London’s Heathrow Airport briefly halted flights on January 8 after a reported drone sighting just three weeks after drone sightings caused chaos at Gatwick Airport. Image Credit: AP

Dubai: UK airports have asked Dubai for help in tackling its drone problem after runways at London’s Gatwick and Heathrow were both closed in recent weeks due to the remote controlled menace.

Dubai is said to be a ‘leader’ in drone regulation after it experienced one of the world’s first major airport closures linked to a drone sighting back in 2015.

After that incident, Dubai Airport — the world’s third busiest in terms of passenger numbers — had to undergo a ‘steep learning curve’ to avoid such events, which are estimated to cost up to $1 million (Dh3.6 million) a minute.

It is this experience and Dubai’s reaction to it, with the implementation of strict laws and regulations, that have made the emirate’s airspace a shining example for others to follow, especially after Gatwick was closed from December 19-21 and Heathrow suffered the same fate on January 8, all because of errant drones.

“I’ve been speaking to aviation entities from Gatwick as well as London Heathrow regarding the airspace disruptions they have experienced,” Michael Rudolph, head of airspace safety at Dubai Civil Aviation, told Gulf News.

“It’s just general conversation and suggestions on what they might consider moving forward,” he added.

“We had to come up with a solution pretty quickly that allowed the flying community to have faith in the safety of Dubai airspace, and we put protocols in place where in future we could mitigate such closures.”

Those protocols include putting rules and regulations in place that deter drone operators from flying in certain areas, with stiff punishments for offenders of jail and fines of up to Dh100,000.

All drone operators have to undergo training in order to register their vehicles and themselves to operate in the emirate, thus ensuring accountability if misused.

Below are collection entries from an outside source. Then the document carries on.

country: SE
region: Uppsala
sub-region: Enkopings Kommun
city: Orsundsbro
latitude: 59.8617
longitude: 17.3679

Third party insurance is also mandated and there is a re-registration process in place to monitor whether drones are still safe to fly.

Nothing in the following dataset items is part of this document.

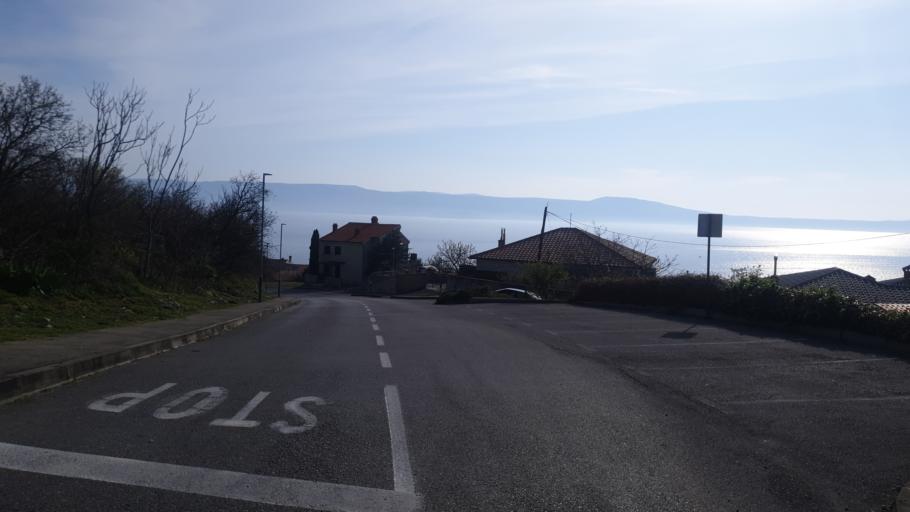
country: HR
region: Primorsko-Goranska
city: Novi Vinodolski
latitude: 45.1295
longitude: 14.7947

This counts for all drones “whereas other countries might only register certain weight categories, we register all from hobbyists up to commercial operators,” added Rudolph.

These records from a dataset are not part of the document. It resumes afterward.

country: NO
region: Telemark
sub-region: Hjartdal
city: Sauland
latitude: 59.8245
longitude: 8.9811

“All of this is pretty unique to Dubai and that’s why we can say we are definitely leaders in the industry with regards regulation and policy to ensure both public as well as airspace is kept as safe as humanly possible.

“The UAE stands ready to help any entity experiencing such negative activities in their airspace. If those airports are prepared to request our advice from the steep learning curve we experienced, I’m sure we would be more than happy to share that information with them,” he added.

Did you know?

Impact tests by the University of Dayton Research Institute found that even small drones have the ability to tear a hole in a large aircraft’s wing. Researchers launched a 952g drone at the wing of a large 1,533-kg plane at 383-kmph and found that it bore a large hole that compromised the structural framework of the wing.